• [Task brief]
Return each line from the entries below that contains the word "League", treating uppercase and lowercase letters as different.

• [The records]
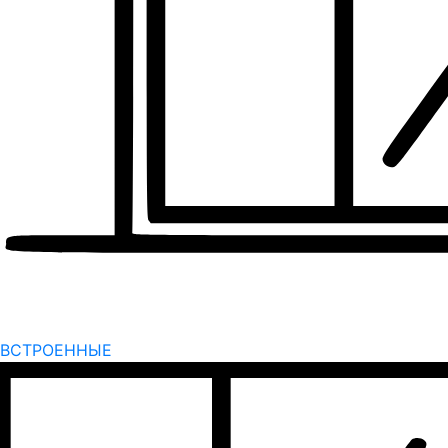
ВСТРОЕННЫЕ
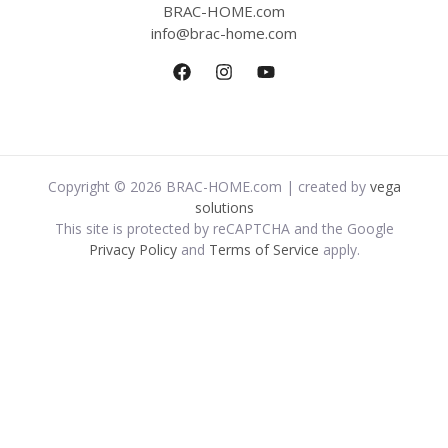
BRAC-HOME.com
info@brac-home.com
Copyright © 2026 BRAC-HOME.com | created by
vega
solutions
This site is protected by reCAPTCHA and the Google
Privacy Policy
and
Terms of Service
apply.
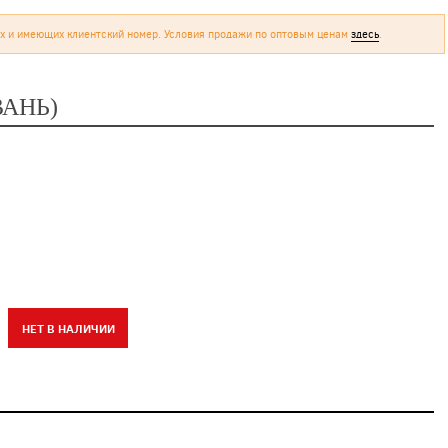
х и имеющих клиентский номер. Условия продажи по оптовым ценам
здесь
.
АНЬ)
НЕТ В НАЛИЧИИ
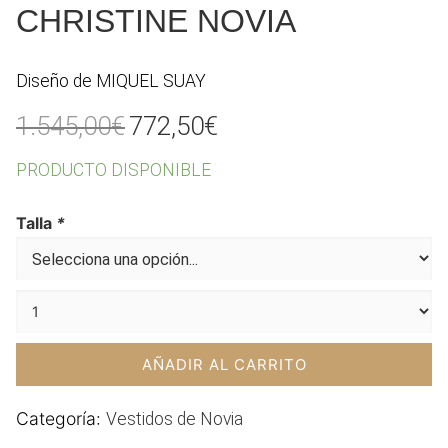
CHRISTINE NOVIA
Diseño de MIQUEL SUAY
El
El
1.545,00
€
772,50
€
precio
precio
PRODUCTO DISPONIBLE
original
actual
era:
es:
Talla
*
1.545,00€.
772,50€.
AÑADIR AL CARRITO
Categoría:
Vestidos de Novia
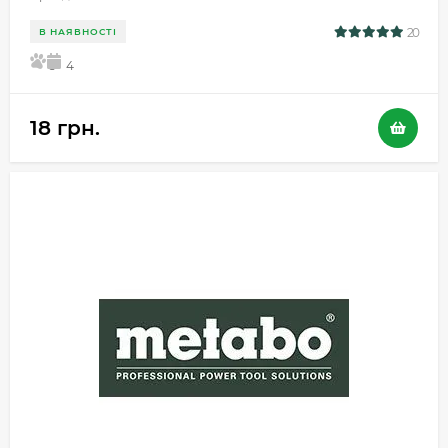
20
В НАЯВНОСТІ
5
4
18 грн.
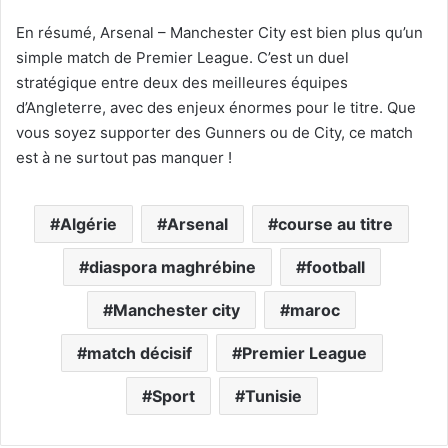
En résumé, Arsenal – Manchester City est bien plus qu’un
simple match de Premier League. C’est un duel
stratégique entre deux des meilleures équipes
d’Angleterre, avec des enjeux énormes pour le titre. Que
vous soyez supporter des Gunners ou de City, ce match
est à ne surtout pas manquer !
Algérie
Arsenal
course au titre
diaspora maghrébine
football
Manchester city
maroc
match décisif
Premier League
Sport
Tunisie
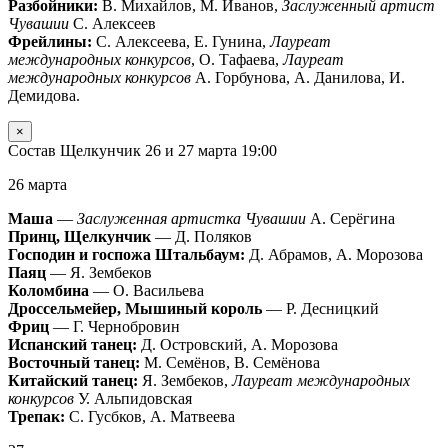
Разбойники:
В. Михайлов, М. Иванов,
Заслуженный артист
Чувашии
С. Алексеев
Фрейлины:
С. Алексеева, Е. Гунина,
Лауреат
международных конкурсов
, О. Тафаева,
Лауреат
международных конкурсов
А. Горбунова, А. Данилова, И.
Демидова.
×
Состав Щелкунчик 26 и 27 марта 19:00
26 марта
Маша
—
Заслуженная артистка Чувашии
А. Серёгина
Принц, Щелкунчик
— Д. Поляков
Господин и госпожа Штальбаум:
Д. Абрамов, А. Морозова
Паяц
— Я. Зембеков
Коломбина
— О. Васильева
Дроссельмейер, Мышиный король
— Р. Десницкий
Фриц
— Г. Чернобровин
Испанский танец:
Д. Островский, А. Морозова
Восточный танец:
М. Семёнов, В. Семёнова
Китайский танец:
Я. Зембеков,
Лауреат международных
конкурсов
У. Альпидовская
Трепак:
С. Гусбков, А. Матвеева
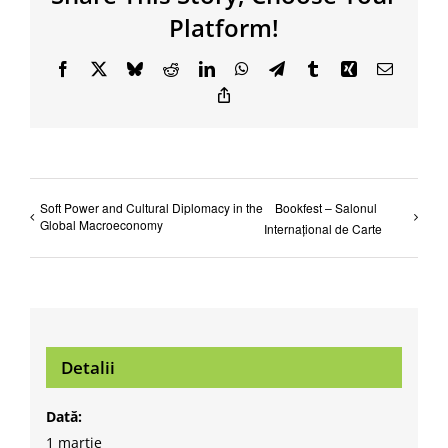
Platform!
Facebook
X
Bluesky
Reddit
LinkedIn
WhatsApp
Telegram
Tumblr
Xing
Email
Copy
Link
Soft Power and Cultural Diplomacy in the
Bookfest – Salonul
Global Macroeconomy
Internațional de Carte
Detalii
Dată:
1 martie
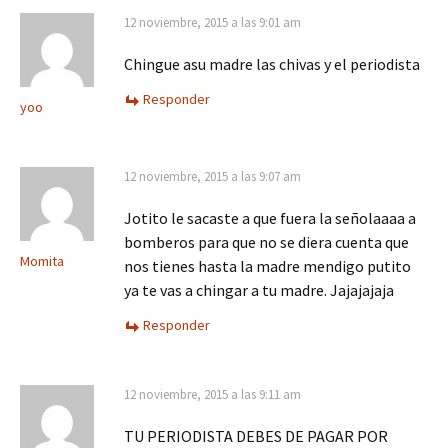
12 noviembre, 2015 a las 9:01 am
Chingue asu madre las chivas y el periodista
Responder
yoo
12 noviembre, 2015 a las 9:07 am
Jotito le sacaste a que fuera la señolaaaa a
bomberos para que no se diera cuenta que
Momita
nos tienes hasta la madre mendigo putito
ya te vas a chingar a tu madre. Jajajajaja
Responder
12 noviembre, 2015 a las 9:11 am
TU PERIODISTA DEBES DE PAGAR POR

• [Reply to the exercise]
simple match de Premier League. C’est un duel
Premier League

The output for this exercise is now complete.